Using the records below, filter for lines that contain the string "macros" and copy them out.

----- Exercise material

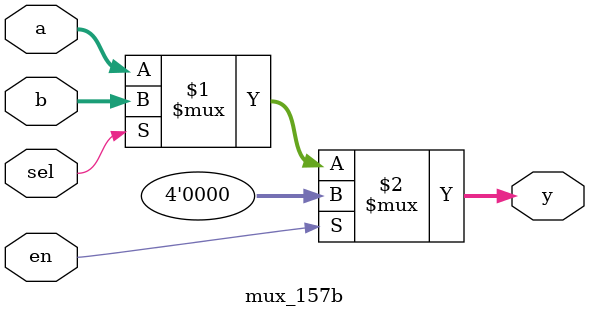
<source format=v>
module mux_157b (
    input [3:0] a,
    input [3:0] b,
    output[3:0] y,
    
    input en,
    input sel);

    assign y = en ? 4'h0 : ( sel ? b : a);

endmodule

</source>
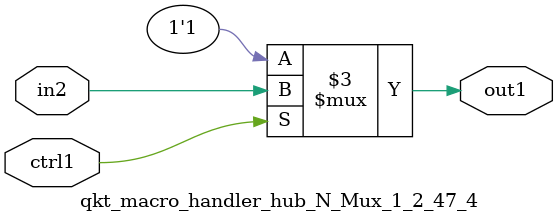
<source format=v>

`timescale 1ps / 1ps


module qkt_macro_handler_hub_N_Mux_1_2_47_4( in2, ctrl1, out1 );

    input in2;
    input ctrl1;
    output out1;
    reg out1;

    
    // rtl_process:qkt_macro_handler_hub_N_Mux_1_2_47_4/qkt_macro_handler_hub_N_Mux_1_2_47_4_thread_1
    always @*
      begin : qkt_macro_handler_hub_N_Mux_1_2_47_4_thread_1
        case (ctrl1) 
          1'b1: 
            begin
              out1 = in2;
            end
          default: 
            begin
              out1 = 1'b1;
            end
        endcase
      end

endmodule



</source>
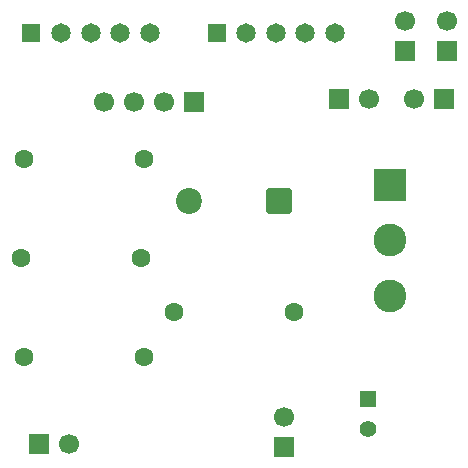
<source format=gbr>
%TF.GenerationSoftware,KiCad,Pcbnew,9.0.2*%
%TF.CreationDate,2025-11-02T21:54:50+09:00*%
%TF.ProjectId,kicad2026_3_,6b696361-6432-4303-9236-5f338e2e6b69,rev?*%
%TF.SameCoordinates,Original*%
%TF.FileFunction,Soldermask,Top*%
%TF.FilePolarity,Negative*%
%FSLAX46Y46*%
G04 Gerber Fmt 4.6, Leading zero omitted, Abs format (unit mm)*
G04 Created by KiCad (PCBNEW 9.0.2) date 2025-11-02 21:54:50*
%MOMM*%
%LPD*%
G01*
G04 APERTURE LIST*
G04 Aperture macros list*
%AMRoundRect*
0 Rectangle with rounded corners*
0 $1 Rounding radius*
0 $2 $3 $4 $5 $6 $7 $8 $9 X,Y pos of 4 corners*
0 Add a 4 corners polygon primitive as box body*
4,1,4,$2,$3,$4,$5,$6,$7,$8,$9,$2,$3,0*
0 Add four circle primitives for the rounded corners*
1,1,$1+$1,$2,$3*
1,1,$1+$1,$4,$5*
1,1,$1+$1,$6,$7*
1,1,$1+$1,$8,$9*
0 Add four rect primitives between the rounded corners*
20,1,$1+$1,$2,$3,$4,$5,0*
20,1,$1+$1,$4,$5,$6,$7,0*
20,1,$1+$1,$6,$7,$8,$9,0*
20,1,$1+$1,$8,$9,$2,$3,0*%
G04 Aperture macros list end*
%ADD10R,1.700000X1.700000*%
%ADD11C,1.700000*%
%ADD12R,1.650000X1.650000*%
%ADD13C,1.650000*%
%ADD14C,1.600000*%
%ADD15R,1.400000X1.400000*%
%ADD16C,1.400000*%
%ADD17R,2.775000X2.775000*%
%ADD18C,2.775000*%
%ADD19RoundRect,0.249999X0.850001X0.850001X-0.850001X0.850001X-0.850001X-0.850001X0.850001X-0.850001X0*%
%ADD20C,2.200000*%
G04 APERTURE END LIST*
D10*
%TO.C,D3*%
X146070000Y-61443000D03*
D11*
X148610000Y-61443000D03*
%TD*%
D12*
%TO.C,J2*%
X120048000Y-55880000D03*
D13*
X122548000Y-55880000D03*
X125048000Y-55880000D03*
X127548000Y-55880000D03*
X130048000Y-55880000D03*
%TD*%
D10*
%TO.C,J15*%
X133848000Y-61722000D03*
D11*
X131308000Y-61722000D03*
X128768000Y-61722000D03*
X126228000Y-61722000D03*
%TD*%
D14*
%TO.C,R4*%
X132080000Y-79502000D03*
X142240000Y-79502000D03*
%TD*%
D10*
%TO.C,J12*%
X120650000Y-90678000D03*
D11*
X123190000Y-90678000D03*
%TD*%
D10*
%TO.C,D5*%
X151638000Y-57404000D03*
D11*
X151638000Y-54864000D03*
%TD*%
D15*
%TO.C,J1*%
X148518000Y-86863000D03*
D16*
X148518000Y-89363000D03*
%TD*%
D10*
%TO.C,D2*%
X141453000Y-90912000D03*
D11*
X141453000Y-88372000D03*
%TD*%
D14*
%TO.C,R5*%
X119380000Y-83312000D03*
X129540000Y-83312000D03*
%TD*%
%TO.C,R1*%
X119380000Y-66548000D03*
X129540000Y-66548000D03*
%TD*%
%TO.C,R3*%
X119126000Y-74930000D03*
X129286000Y-74930000D03*
%TD*%
D12*
%TO.C,J3*%
X135716000Y-55863000D03*
D13*
X138216000Y-55863000D03*
X140716000Y-55863000D03*
X143216000Y-55863000D03*
X145716000Y-55863000D03*
%TD*%
D10*
%TO.C,D4*%
X154940000Y-61468000D03*
D11*
X152400000Y-61468000D03*
%TD*%
D17*
%TO.C,SW2*%
X150368000Y-68706000D03*
D18*
X150368000Y-73406000D03*
X150368000Y-78106000D03*
%TD*%
D10*
%TO.C,D6*%
X155194000Y-57404000D03*
D11*
X155194000Y-54864000D03*
%TD*%
D19*
%TO.C,D7*%
X140970000Y-70104000D03*
D20*
X133350000Y-70104000D03*
%TD*%
M02*

</source>
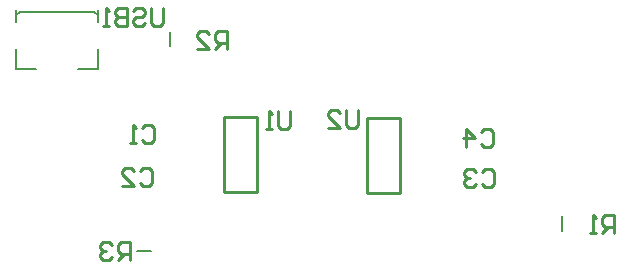
<source format=gbo>
%FSLAX25Y25*%
%MOIN*%
G70*
G01*
G75*
G04 Layer_Color=32896*
%ADD10R,0.05906X0.05906*%
%ADD11C,0.05906*%
%ADD12R,0.05906X0.05906*%
%ADD13O,0.17716X0.07874*%
%ADD14O,0.15748X0.07874*%
%ADD15O,0.07874X0.15748*%
%ADD16C,0.05906*%
%ADD17C,0.03150*%
%ADD18C,0.01969*%
%ADD19O,0.05906X0.09055*%
%ADD20R,0.05906X0.12598*%
%ADD21R,0.07874X0.03937*%
%ADD22R,0.03543X0.03150*%
%ADD23R,0.06102X0.06102*%
%ADD24O,0.01575X0.06299*%
%ADD25R,0.01575X0.06299*%
%ADD26R,0.11811X0.05906*%
%ADD27R,0.04724X0.05512*%
%ADD28R,0.05512X0.04724*%
%ADD29C,0.01181*%
%ADD30C,0.03937*%
%ADD31C,0.02362*%
%ADD32C,0.03150*%
%ADD33C,0.01575*%
%ADD34C,0.01000*%
%ADD35C,0.00787*%
%ADD36C,0.00800*%
%ADD37C,0.00591*%
%ADD38R,0.06706X0.06706*%
%ADD39C,0.06706*%
%ADD40R,0.06706X0.06706*%
%ADD41O,0.18517X0.08674*%
%ADD42O,0.16548X0.08674*%
%ADD43O,0.08674X0.16548*%
%ADD44C,0.06706*%
%ADD45C,0.03950*%
%ADD46C,0.02769*%
%ADD47O,0.06706X0.09855*%
%ADD48R,0.06706X0.13398*%
%ADD49R,0.08674X0.04737*%
%ADD50R,0.04343X0.03950*%
%ADD51R,0.06902X0.06902*%
%ADD52O,0.02375X0.07099*%
%ADD53R,0.02375X0.07099*%
%ADD54R,0.12611X0.06706*%
%ADD55R,0.05524X0.06312*%
%ADD56R,0.06312X0.05524*%
D34*
X380200Y274914D02*
X391200D01*
X380200D02*
Y299914D01*
X391200D01*
Y274914D02*
Y299914D01*
X427600Y299686D02*
X438600D01*
Y274686D02*
Y299686D01*
X427600Y274686D02*
X438600D01*
X427600D02*
Y299686D01*
X424900Y302198D02*
Y297200D01*
X423900Y296200D01*
X421901D01*
X420901Y297200D01*
Y302198D01*
X414903Y296200D02*
X418902D01*
X414903Y300199D01*
Y301198D01*
X415903Y302198D01*
X417902D01*
X418902Y301198D01*
X402100Y302098D02*
Y297100D01*
X401100Y296100D01*
X399101D01*
X398101Y297100D01*
Y302098D01*
X396102Y296100D02*
X394103D01*
X395102D01*
Y302098D01*
X396102Y301098D01*
X465801Y294898D02*
X466801Y295898D01*
X468800D01*
X469800Y294898D01*
Y290900D01*
X468800Y289900D01*
X466801D01*
X465801Y290900D01*
X460803Y289900D02*
Y295898D01*
X463802Y292899D01*
X459803D01*
X466101Y281598D02*
X467101Y282598D01*
X469100D01*
X470100Y281598D01*
Y277600D01*
X469100Y276600D01*
X467101D01*
X466101Y277600D01*
X464102Y281598D02*
X463102Y282598D01*
X461103D01*
X460103Y281598D01*
Y280599D01*
X461103Y279599D01*
X462103D01*
X461103D01*
X460103Y278599D01*
Y277600D01*
X461103Y276600D01*
X463102D01*
X464102Y277600D01*
X352101Y281998D02*
X353101Y282998D01*
X355100D01*
X356100Y281998D01*
Y278000D01*
X355100Y277000D01*
X353101D01*
X352101Y278000D01*
X346103Y277000D02*
X350102D01*
X346103Y280999D01*
Y281998D01*
X347103Y282998D01*
X349102D01*
X350102Y281998D01*
X352601Y296498D02*
X353601Y297498D01*
X355600D01*
X356600Y296498D01*
Y292500D01*
X355600Y291500D01*
X353601D01*
X352601Y292500D01*
X350602Y291500D02*
X348603D01*
X349602D01*
Y297498D01*
X350602Y296498D01*
X510100Y261200D02*
Y267198D01*
X507101D01*
X506101Y266198D01*
Y264199D01*
X507101Y263199D01*
X510100D01*
X508101D02*
X506101Y261200D01*
X504102D02*
X502103D01*
X503102D01*
Y267198D01*
X504102Y266198D01*
X381200Y322800D02*
Y328798D01*
X378201D01*
X377201Y327798D01*
Y325799D01*
X378201Y324799D01*
X381200D01*
X379201D02*
X377201Y322800D01*
X371203D02*
X375202D01*
X371203Y326799D01*
Y327798D01*
X372203Y328798D01*
X374202D01*
X375202Y327798D01*
X348600Y252300D02*
Y258298D01*
X345601D01*
X344601Y257298D01*
Y255299D01*
X345601Y254299D01*
X348600D01*
X346601D02*
X344601Y252300D01*
X342602Y257298D02*
X341602Y258298D01*
X339603D01*
X338603Y257298D01*
Y256299D01*
X339603Y255299D01*
X340603D01*
X339603D01*
X338603Y254299D01*
Y253300D01*
X339603Y252300D01*
X341602D01*
X342602Y253300D01*
X359700Y336398D02*
Y331400D01*
X358700Y330400D01*
X356701D01*
X355701Y331400D01*
Y336398D01*
X349703Y335398D02*
X350703Y336398D01*
X352702D01*
X353702Y335398D01*
Y334399D01*
X352702Y333399D01*
X350703D01*
X349703Y332399D01*
Y331400D01*
X350703Y330400D01*
X352702D01*
X353702Y331400D01*
X347704Y336398D02*
Y330400D01*
X344705D01*
X343705Y331400D01*
Y332399D01*
X344705Y333399D01*
X347704D01*
X344705D01*
X343705Y334399D01*
Y335398D01*
X344705Y336398D01*
X347704D01*
X341706Y330400D02*
X339706D01*
X340706D01*
Y336398D01*
X341706Y335398D01*
D35*
X331418Y315900D02*
X338001D01*
X310835D02*
X317418D01*
X310835D02*
Y322743D01*
Y331743D02*
Y335585D01*
X338001Y331743D02*
Y335585D01*
Y315900D02*
Y322743D01*
X362100Y323738D02*
Y328462D01*
X351038Y255300D02*
X355762D01*
X492800Y262138D02*
Y266862D01*
D36*
X336906Y334995D02*
X338001Y333900D01*
X312493Y334995D02*
X336906D01*
X310835Y333900D02*
X311930Y334995D01*
X312493D01*
M02*

</source>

----------

**Answer to the problem**
G04 Aperture macros list*
G04 Aperture macros list end*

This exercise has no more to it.